###Scrape product reviews from Amazon and generate some basic insights with R.

- How to scrape multiple pages from the Amazon website to gather reviews


To get the information from the website, I will use selector gadget. The gadget is super easy to use and is intended to select the parts of the website to get the relevant tag. You can supply one of css or xpath depending on whether you want to use a CSS or XPath 1.0 selector. For now I will use css.

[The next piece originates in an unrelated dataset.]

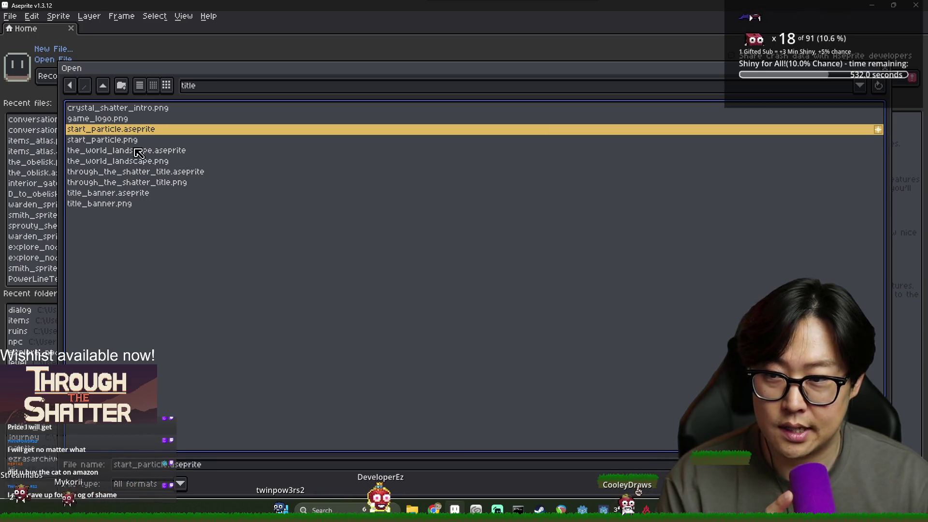
pyautogui.click(138, 141)
pyautogui.click(143, 151)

For more information you can visit: https://selectorgadget.com/

I will get 4 variables from the reviews.

profilename - Profile name of user who wrote the review
reviewdata - Review content
iconalt - How many stars the user gave to product
reviewdate - Date the review was posted

###Libraries

In [15]:
install.packages("qdap")

package 'qdap' successfully unpacked and MD5 sums checked

The downloaded binary packages are in
	C:\Users\natab\AppData\Local\Temp\RtmpiuLz20\downloaded_packages


In [17]:
library(pander)
library(rvest)
library(stringr)
library(dplyr)
library(lubridate)
library(ggplot2)
library(ggthemes)
library(tidytext)
library(textdata)
library(tidyr)
library(wordcloud)

###First, I will scrape  each variables separetely.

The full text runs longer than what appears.